Doch das Gericht nahm dem Schlierseer seine angebliche Ahnungslosigkeit nicht ab. Er habe sehr wohl erkannt, dass sein Geschäftspartner Vladimir V. ein Geheimdienstoffizier gewesen sei. „Er ging davon aus, dass der russische Staat hinter den Beschaffungsbemühungen stand“, urteilte der Vorsitzende Richter Bernd von Heintschel-Heinegg.

Den Geheimdienstmitarbeiter Vladimir V. hatte Werner G. im Jahr 2001 bei einer Russland-Reise kennengelernt, von der er sich neue Geschäftskontakte erhoffte. Stattdessen erwartete ihn an dem Wochenende eine organisierte Orgie: „Der Angeklagte war nahezu den gesamten Aufenthalt in Moskau angetrunken“, schilderte der Richter die Anbahnung der Spionagetätigkeit. Außerdem seien dem (verheirateten) Mann Frauen „für sexuelle Affären“ zur Verfügung gestellt worden.

Der Kontakt zu Vladimir V. blieb auch über den Wochenend-Exzess hinaus bestehen. Später richteten die Männer einen anonymen E-Mail-Account ein, über den alle konspirativen Absprachen erfolgten. Werner G. lieferte Handbücher zu vorwiegend zivilen Helikopter-Typen. Zwei Modelle finden allerdings wohl auch bei der Bundeswehr Verwendung. „Zum tatsächlichen Wert des verratenen Materials konnte der Senat keine gesicherten Feststellungen treffen“, bekannte Richter Bernd von Heintschel-Heinegg.
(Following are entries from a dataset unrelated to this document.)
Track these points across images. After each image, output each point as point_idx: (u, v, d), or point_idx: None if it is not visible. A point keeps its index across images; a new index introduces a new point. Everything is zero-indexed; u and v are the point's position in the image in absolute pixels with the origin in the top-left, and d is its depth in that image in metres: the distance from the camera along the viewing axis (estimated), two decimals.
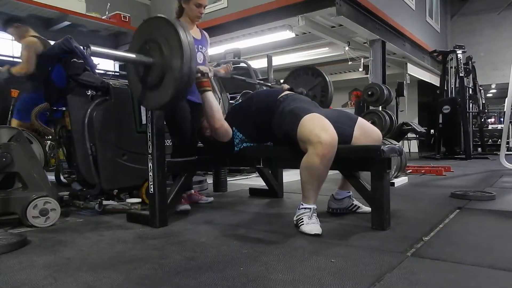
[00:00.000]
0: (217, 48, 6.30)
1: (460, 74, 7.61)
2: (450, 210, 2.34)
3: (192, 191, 2.80)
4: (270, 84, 2.95)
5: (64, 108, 2.55)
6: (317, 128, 1.83)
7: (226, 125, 2.18)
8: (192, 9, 2.44)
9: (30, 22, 6.90)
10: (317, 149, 1.78)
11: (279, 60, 7.73)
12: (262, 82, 2.98)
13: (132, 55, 1.87)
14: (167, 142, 2.64)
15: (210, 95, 2.14)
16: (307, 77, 2.95)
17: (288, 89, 2.41)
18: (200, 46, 2.50)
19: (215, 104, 2.15)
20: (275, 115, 2.09)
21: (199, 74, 2.09)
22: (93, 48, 1.66)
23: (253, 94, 2.39)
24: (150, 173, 2.04)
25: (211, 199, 2.86)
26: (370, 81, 6.47)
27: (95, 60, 2.78)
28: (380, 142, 2.13)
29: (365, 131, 2.08)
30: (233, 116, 2.29)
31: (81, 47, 2.64)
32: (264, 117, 2.14)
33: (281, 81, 3.07)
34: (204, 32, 2.63)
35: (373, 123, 3.75)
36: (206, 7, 2.50)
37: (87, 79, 2.52)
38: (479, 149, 8.77)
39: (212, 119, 2.15)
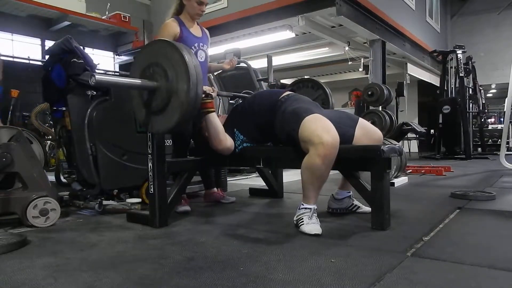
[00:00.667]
0: (217, 48, 6.30)
1: (460, 74, 7.61)
2: (450, 210, 2.34)
3: (214, 189, 2.80)
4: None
5: (64, 108, 2.55)
6: (319, 129, 1.83)
7: (229, 144, 2.17)
8: (194, 7, 2.42)
9: (30, 22, 6.93)
10: (319, 149, 1.78)
11: (279, 60, 7.73)
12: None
13: (138, 81, 1.86)
14: (167, 142, 2.65)
15: (213, 116, 2.13)
16: (307, 89, 2.95)
17: (290, 90, 2.42)
18: (201, 44, 2.49)
19: (219, 126, 2.15)
20: (277, 115, 2.09)
21: (203, 95, 2.07)
22: (98, 77, 1.65)
23: (255, 94, 2.39)
24: (150, 173, 2.04)
25: (233, 198, 2.83)
26: (370, 81, 6.47)
27: (95, 60, 2.79)
28: (381, 142, 2.12)
29: (366, 132, 2.08)
30: (234, 117, 2.29)
31: (81, 47, 2.64)
32: (265, 117, 2.14)
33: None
34: (205, 29, 2.61)
35: (373, 123, 3.75)
36: (207, 5, 2.49)
37: (87, 79, 2.52)
38: (479, 149, 8.77)
39: (216, 140, 2.15)
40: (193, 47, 2.42)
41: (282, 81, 6.89)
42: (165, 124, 1.85)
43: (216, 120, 2.14)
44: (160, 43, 1.92)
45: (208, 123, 2.13)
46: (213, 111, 2.14)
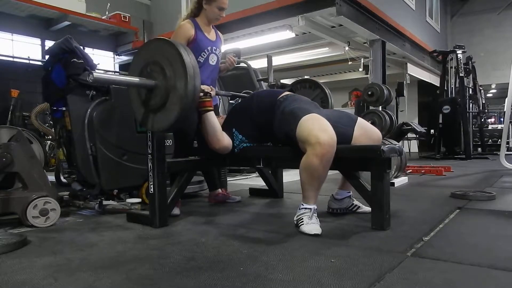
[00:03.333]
0: None
1: (460, 74, 7.61)
2: (450, 210, 2.34)
3: (219, 190, 2.80)
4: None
5: (64, 108, 2.55)
6: (316, 128, 1.84)
7: (226, 142, 2.18)
8: (214, 12, 2.42)
9: (30, 22, 6.92)
10: (316, 149, 1.78)
11: (279, 60, 7.73)
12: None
13: (136, 79, 1.87)
14: (167, 142, 2.65)
15: (211, 115, 2.13)
16: (306, 90, 2.95)
17: (289, 90, 2.41)
18: (214, 47, 2.49)
19: (217, 125, 2.15)
20: (275, 115, 2.09)
21: (202, 94, 2.07)
22: (96, 75, 1.65)
23: (254, 94, 2.39)
24: (150, 173, 2.04)
25: (239, 198, 2.84)
26: (370, 81, 6.47)
27: (95, 60, 2.78)
28: (380, 142, 2.12)
29: (365, 131, 2.08)
30: (233, 117, 2.29)
31: (81, 47, 2.64)
32: (264, 117, 2.14)
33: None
34: (219, 33, 2.62)
35: (373, 123, 3.75)
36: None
37: (86, 78, 2.52)
38: (479, 149, 8.77)
39: (213, 139, 2.15)
40: (206, 50, 2.44)
41: (282, 81, 6.87)
42: (165, 120, 1.86)
43: (214, 119, 2.14)
44: (156, 41, 1.93)
45: (205, 122, 2.13)
46: (211, 110, 2.14)
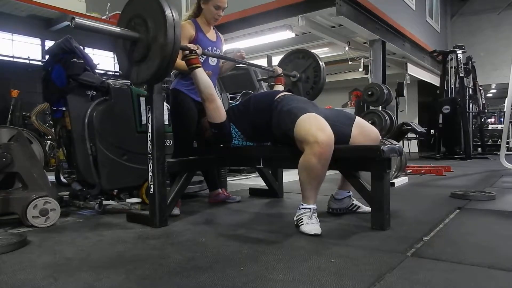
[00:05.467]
0: None
1: (460, 74, 7.62)
2: (450, 210, 2.34)
3: (219, 190, 2.80)
4: (265, 68, 2.95)
5: (64, 108, 2.55)
6: (314, 127, 1.84)
7: (218, 102, 2.18)
8: (211, 11, 2.43)
9: (30, 22, 6.92)
10: (314, 148, 1.79)
11: (279, 60, 7.72)
12: (254, 64, 2.95)
13: (117, 29, 1.92)
14: (167, 142, 2.65)
15: (200, 71, 2.14)
16: (299, 60, 2.98)
17: (287, 90, 2.41)
18: (215, 48, 2.50)
19: (207, 80, 2.15)
20: (273, 115, 2.09)
21: (187, 52, 2.10)
22: (78, 20, 1.68)
23: (251, 96, 2.40)
24: (150, 173, 2.04)
25: (239, 198, 2.85)
26: (370, 81, 6.47)
27: (95, 60, 2.78)
28: (378, 141, 2.13)
29: (363, 130, 2.09)
30: (230, 116, 2.29)
31: (81, 47, 2.64)
32: (262, 117, 2.15)
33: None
34: (220, 34, 2.62)
35: (373, 123, 3.75)
36: (224, 10, 2.48)
37: (87, 79, 2.52)
38: (479, 149, 8.77)
39: (205, 94, 2.15)
40: (206, 51, 2.43)
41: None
42: (148, 70, 1.89)
43: (204, 75, 2.14)
44: None
45: (196, 78, 2.14)
46: (199, 67, 2.14)
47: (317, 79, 2.90)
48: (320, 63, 2.90)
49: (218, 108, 2.18)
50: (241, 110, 2.27)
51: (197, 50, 2.13)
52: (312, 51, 3.01)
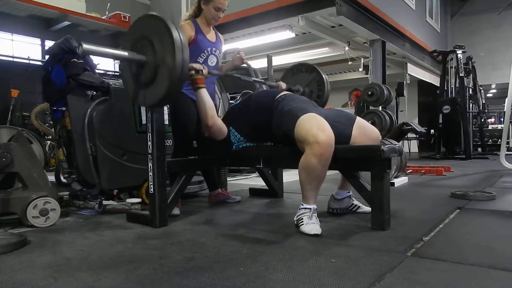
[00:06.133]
0: None
1: (460, 74, 7.61)
2: (450, 210, 2.34)
3: (219, 190, 2.80)
4: (268, 83, 2.94)
5: (64, 108, 2.55)
6: (314, 128, 1.84)
7: (219, 122, 2.18)
8: (211, 12, 2.42)
9: (30, 22, 6.91)
10: (314, 149, 1.79)
11: (279, 60, 7.72)
12: (259, 80, 2.95)
13: (125, 53, 1.90)
14: (167, 142, 2.64)
15: (203, 92, 2.15)
16: (302, 74, 2.95)
17: (287, 89, 2.41)
18: (214, 48, 2.50)
19: (209, 102, 2.16)
20: (273, 115, 2.09)
21: (193, 72, 2.09)
22: (85, 46, 1.67)
23: (252, 95, 2.39)
24: (150, 173, 2.04)
25: (239, 198, 2.85)
26: (370, 81, 6.47)
27: (95, 60, 2.78)
28: (378, 141, 2.13)
29: (364, 131, 2.09)
30: (231, 117, 2.29)
31: None
32: (262, 117, 2.14)
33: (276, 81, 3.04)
34: (220, 34, 2.62)
35: (373, 123, 3.75)
36: (224, 12, 2.48)
37: (87, 79, 2.52)
38: (479, 149, 8.77)
39: (205, 116, 2.15)
40: (206, 51, 2.44)
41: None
42: (156, 94, 1.88)
43: (206, 96, 2.15)
44: (146, 17, 1.96)
45: (198, 99, 2.15)
46: (203, 87, 2.15)
47: (321, 93, 2.88)
48: (324, 76, 2.87)
49: (220, 129, 2.18)
50: (241, 109, 2.27)
51: (203, 70, 2.14)
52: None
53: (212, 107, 2.18)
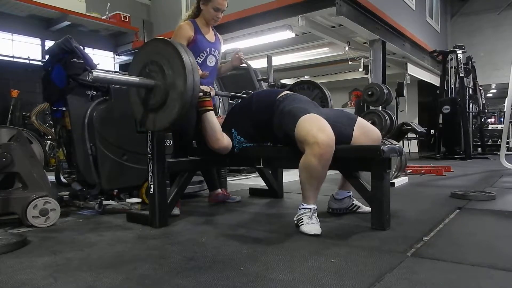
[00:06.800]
0: None
1: (460, 74, 7.61)
2: (450, 210, 2.34)
3: (219, 190, 2.80)
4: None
5: (64, 108, 2.55)
6: (314, 128, 1.83)
7: (226, 143, 2.17)
8: (210, 12, 2.43)
9: (30, 22, 6.92)
10: (314, 149, 1.79)
11: (279, 60, 7.73)
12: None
13: (135, 79, 1.87)
14: (167, 142, 2.64)
15: (211, 115, 2.13)
16: (304, 91, 2.94)
17: (288, 89, 2.41)
18: (213, 49, 2.50)
19: (216, 125, 2.15)
20: (274, 115, 2.09)
21: (201, 94, 2.07)
22: (95, 74, 1.66)
23: (253, 94, 2.39)
24: (150, 173, 2.04)
25: (239, 197, 2.85)
26: (370, 81, 6.47)
27: (95, 60, 2.78)
28: (379, 142, 2.13)
29: (365, 131, 2.08)
30: (232, 117, 2.29)
31: (81, 47, 2.64)
32: (263, 116, 2.14)
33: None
34: (219, 35, 2.62)
35: (373, 123, 3.75)
36: (223, 12, 2.48)
37: (86, 77, 2.52)
38: (479, 149, 8.77)
39: (212, 139, 2.14)
40: (205, 52, 2.45)
41: (282, 81, 6.86)
42: (167, 119, 1.85)
43: (213, 119, 2.14)
44: (154, 42, 1.94)
45: (205, 122, 2.13)
46: (211, 110, 2.14)
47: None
48: (327, 92, 2.86)
49: (226, 147, 2.18)
50: (243, 108, 2.27)
51: (211, 92, 2.14)
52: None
53: (219, 129, 2.15)
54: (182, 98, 1.76)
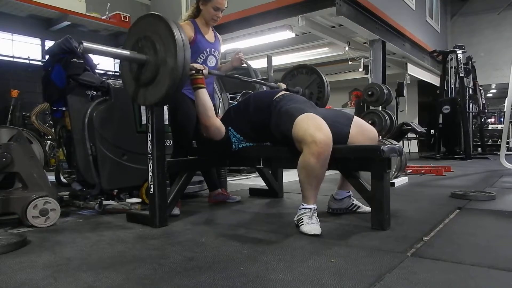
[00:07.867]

Mildernd wirkte sich das umfassende Geständnis des Familienvaters aus. Er hatte der Polizei im vorigen Jahr sogar geholfen, den Geheimdienstmitarbeiter Vladimir V. in eine Falle zu locken. „Die Voraussetzungen der tätigen Reue sind erfüllt“, urteilte der Staatsschutzsenat. Außerdem rechnete das Gericht ihm an, dass er – trotz Anfrage – keine Dokumente zu aktuellen militärischen Helikoptern weitergab. Werner G. habe bereits berufliche Nachteile erlitten. Außerdem sei seine Ehe in Gefahr. Bei aller Milde: Den Agentenlohn von 13000 Euro muss der verschuldete Ingenieur trotzdem abgeben.